What is needed: Give again, word for word, every line below from the one that has "958 618 88.07" through the one that has "496 142 19.06", both included, and no others.

Given information:

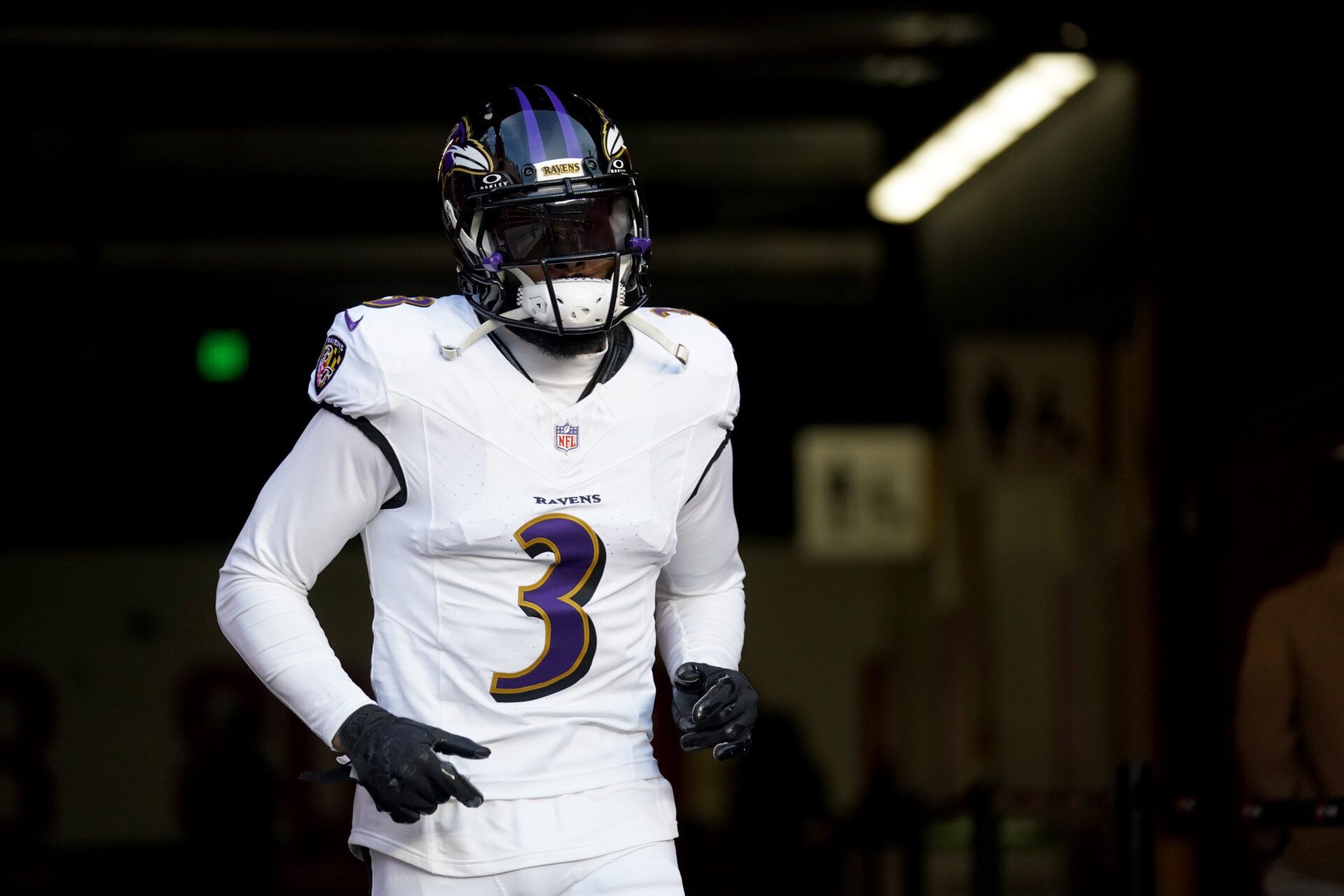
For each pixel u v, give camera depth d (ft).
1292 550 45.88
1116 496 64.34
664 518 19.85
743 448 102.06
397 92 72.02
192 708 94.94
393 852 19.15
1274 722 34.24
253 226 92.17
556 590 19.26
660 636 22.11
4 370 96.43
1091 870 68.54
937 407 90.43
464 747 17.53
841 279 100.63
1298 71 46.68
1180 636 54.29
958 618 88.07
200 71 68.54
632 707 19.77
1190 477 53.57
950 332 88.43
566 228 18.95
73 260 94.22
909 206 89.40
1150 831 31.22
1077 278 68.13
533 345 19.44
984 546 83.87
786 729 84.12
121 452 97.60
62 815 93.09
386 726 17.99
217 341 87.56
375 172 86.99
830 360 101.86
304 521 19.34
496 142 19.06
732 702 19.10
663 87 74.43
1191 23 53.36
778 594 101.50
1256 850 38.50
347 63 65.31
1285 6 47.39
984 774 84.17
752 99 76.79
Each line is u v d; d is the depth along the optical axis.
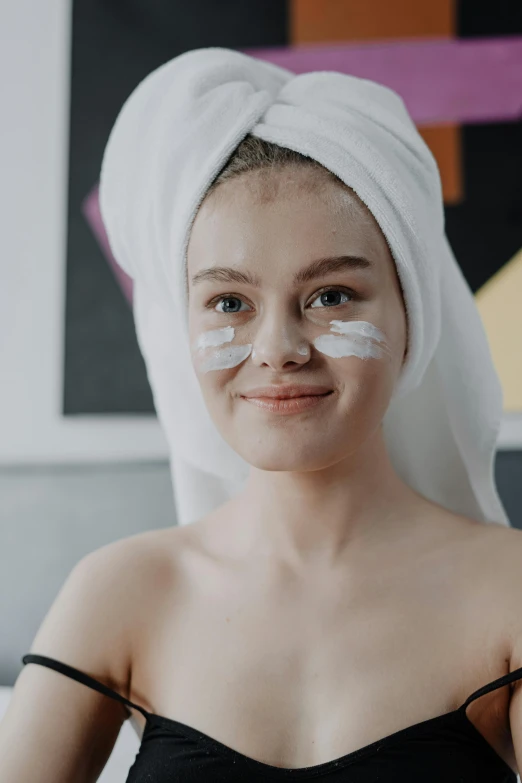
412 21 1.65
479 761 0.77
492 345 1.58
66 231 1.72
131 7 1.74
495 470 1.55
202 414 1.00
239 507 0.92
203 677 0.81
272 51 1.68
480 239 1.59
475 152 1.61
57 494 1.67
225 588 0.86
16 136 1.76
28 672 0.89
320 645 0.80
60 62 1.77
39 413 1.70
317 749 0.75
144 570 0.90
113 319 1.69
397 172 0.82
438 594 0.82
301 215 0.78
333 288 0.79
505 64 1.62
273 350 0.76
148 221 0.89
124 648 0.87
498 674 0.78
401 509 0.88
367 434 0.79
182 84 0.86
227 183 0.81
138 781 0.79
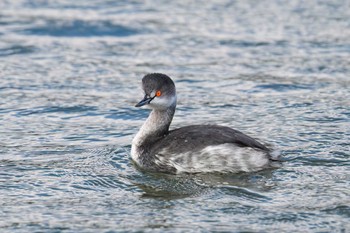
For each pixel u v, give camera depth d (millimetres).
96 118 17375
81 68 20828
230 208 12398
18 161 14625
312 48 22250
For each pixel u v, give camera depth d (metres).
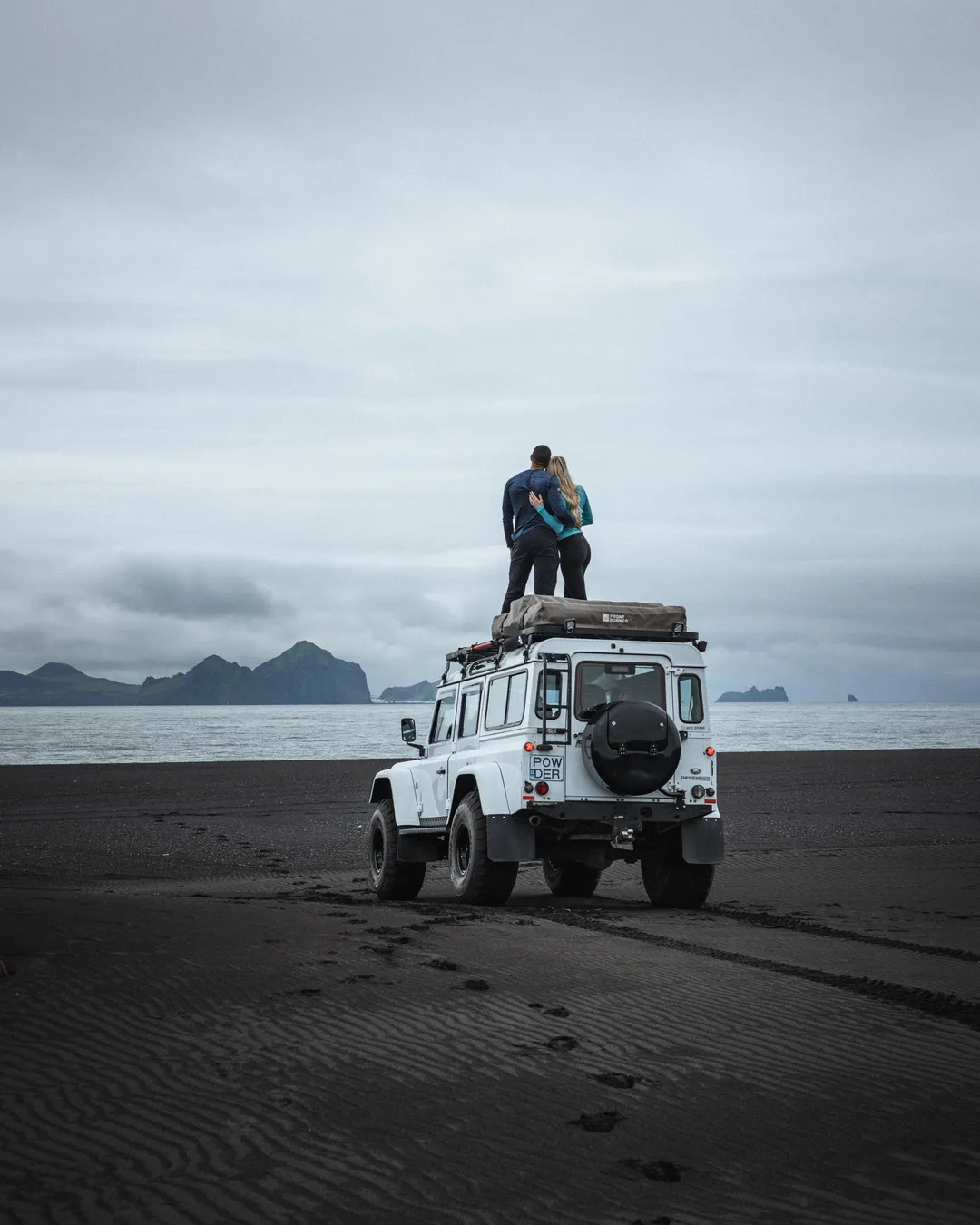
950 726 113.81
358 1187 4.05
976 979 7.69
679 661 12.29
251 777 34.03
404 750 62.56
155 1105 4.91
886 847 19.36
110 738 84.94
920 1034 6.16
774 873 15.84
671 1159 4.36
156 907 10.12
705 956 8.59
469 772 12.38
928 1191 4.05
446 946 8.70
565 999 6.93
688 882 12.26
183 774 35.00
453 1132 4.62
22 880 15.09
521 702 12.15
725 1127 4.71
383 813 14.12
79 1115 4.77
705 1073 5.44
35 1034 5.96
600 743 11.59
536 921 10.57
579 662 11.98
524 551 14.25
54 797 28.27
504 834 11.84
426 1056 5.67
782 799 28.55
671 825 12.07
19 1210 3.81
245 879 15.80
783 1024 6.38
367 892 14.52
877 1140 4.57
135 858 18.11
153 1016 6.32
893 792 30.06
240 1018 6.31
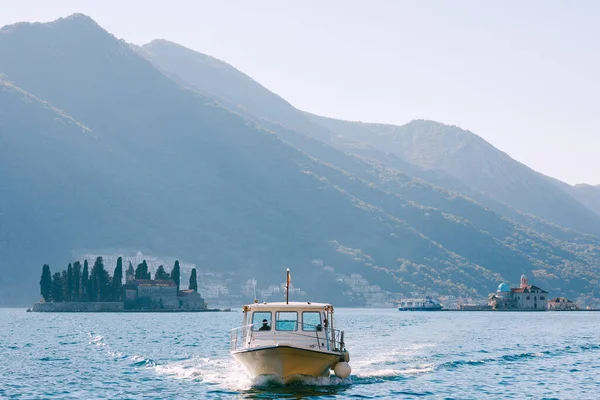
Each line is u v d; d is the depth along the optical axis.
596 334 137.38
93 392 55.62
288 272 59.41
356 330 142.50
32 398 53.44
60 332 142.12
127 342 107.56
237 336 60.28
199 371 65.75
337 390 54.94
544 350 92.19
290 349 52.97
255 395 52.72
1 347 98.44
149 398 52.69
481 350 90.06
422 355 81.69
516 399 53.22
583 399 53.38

Solution to the problem:
958 618 88.07
200 71 68.54
632 707 19.77
1190 477 53.57
950 332 88.43
566 228 18.95
73 260 94.22
909 206 89.40
1150 831 31.22
1077 278 68.13
533 345 19.44
984 546 83.87
786 729 84.12
121 452 97.60
62 815 93.09
386 726 17.99
217 341 87.56
375 172 86.99
830 360 101.86
304 521 19.34
496 142 19.06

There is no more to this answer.